Task requirements: Report how many lines of the listing below contain the string "strong", with uppercase and lowercase treated as different. Give only the number.

Task material:
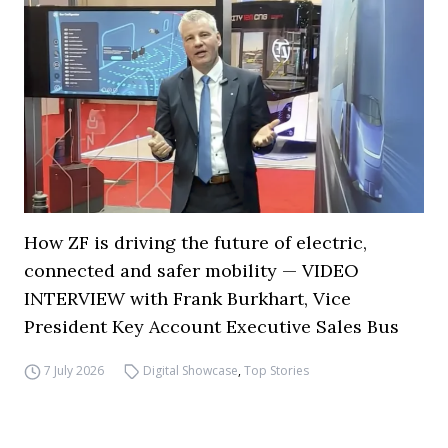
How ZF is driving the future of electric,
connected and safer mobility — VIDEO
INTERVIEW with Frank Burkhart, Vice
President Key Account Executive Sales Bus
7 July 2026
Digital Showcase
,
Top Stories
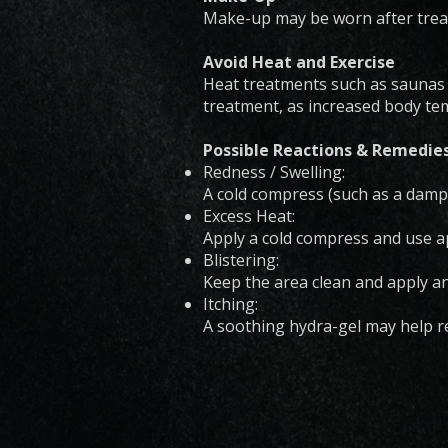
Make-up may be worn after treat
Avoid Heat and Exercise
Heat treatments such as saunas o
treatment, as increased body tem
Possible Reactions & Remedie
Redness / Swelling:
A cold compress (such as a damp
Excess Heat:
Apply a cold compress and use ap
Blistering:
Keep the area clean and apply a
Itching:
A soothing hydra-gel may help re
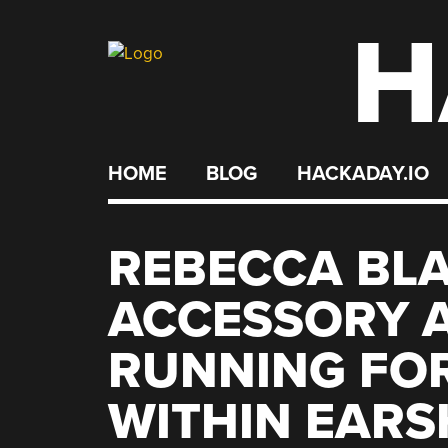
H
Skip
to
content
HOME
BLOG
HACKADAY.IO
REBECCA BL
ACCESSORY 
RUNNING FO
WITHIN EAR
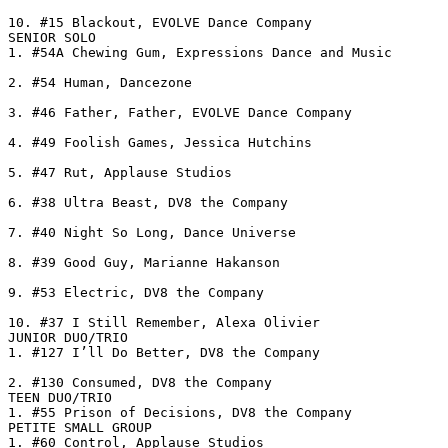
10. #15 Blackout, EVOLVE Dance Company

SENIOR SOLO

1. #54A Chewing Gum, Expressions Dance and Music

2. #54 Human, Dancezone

...

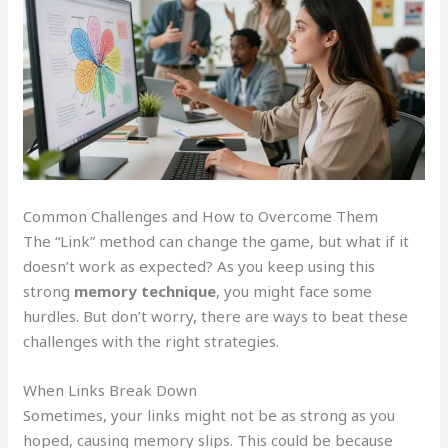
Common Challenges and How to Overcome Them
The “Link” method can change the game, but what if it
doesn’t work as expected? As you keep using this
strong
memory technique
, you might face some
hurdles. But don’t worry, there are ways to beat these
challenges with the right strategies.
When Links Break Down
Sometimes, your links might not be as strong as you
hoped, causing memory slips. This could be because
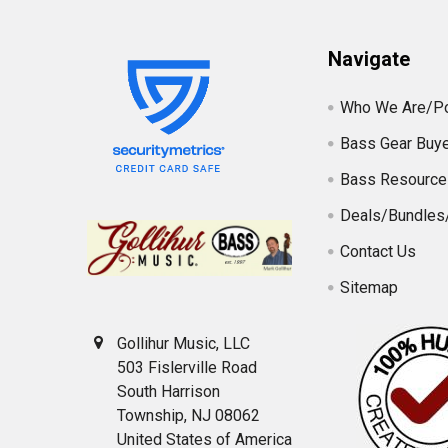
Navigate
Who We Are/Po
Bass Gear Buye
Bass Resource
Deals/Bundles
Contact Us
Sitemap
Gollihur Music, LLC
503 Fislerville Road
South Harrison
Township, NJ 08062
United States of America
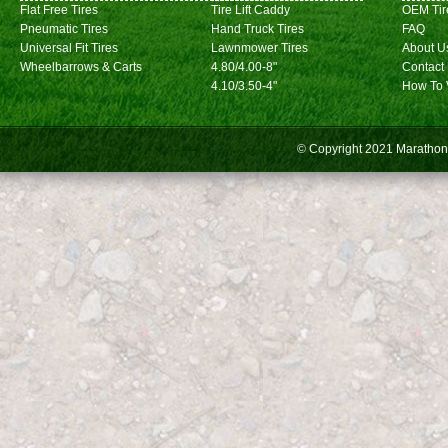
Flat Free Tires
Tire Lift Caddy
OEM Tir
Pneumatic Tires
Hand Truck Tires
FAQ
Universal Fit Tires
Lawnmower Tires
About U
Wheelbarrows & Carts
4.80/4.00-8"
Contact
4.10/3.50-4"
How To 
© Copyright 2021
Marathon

--

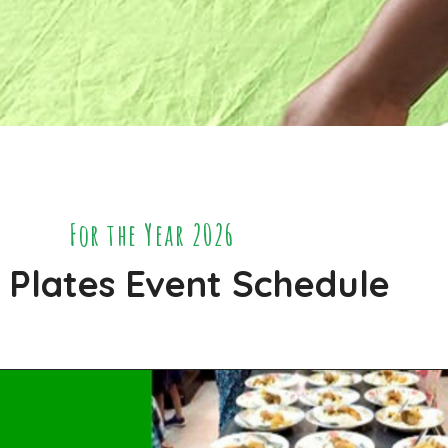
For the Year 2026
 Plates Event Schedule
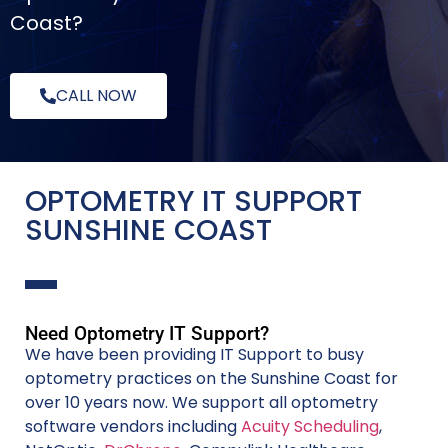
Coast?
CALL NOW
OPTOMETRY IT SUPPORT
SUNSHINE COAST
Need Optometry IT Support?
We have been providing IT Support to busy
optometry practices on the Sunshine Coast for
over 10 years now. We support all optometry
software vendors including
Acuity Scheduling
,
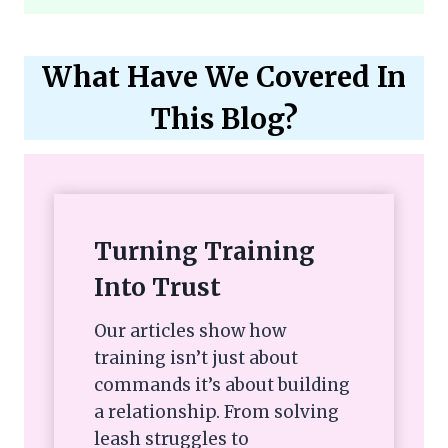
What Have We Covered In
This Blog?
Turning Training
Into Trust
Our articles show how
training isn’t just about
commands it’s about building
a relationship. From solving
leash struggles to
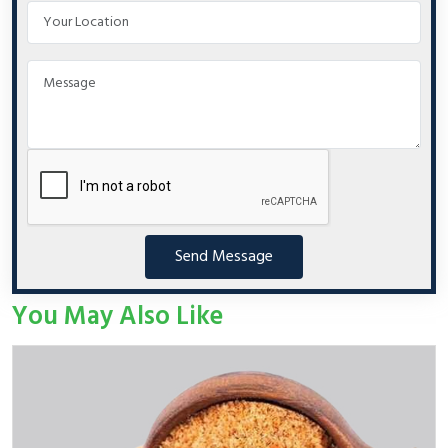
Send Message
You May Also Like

Response to this task: 2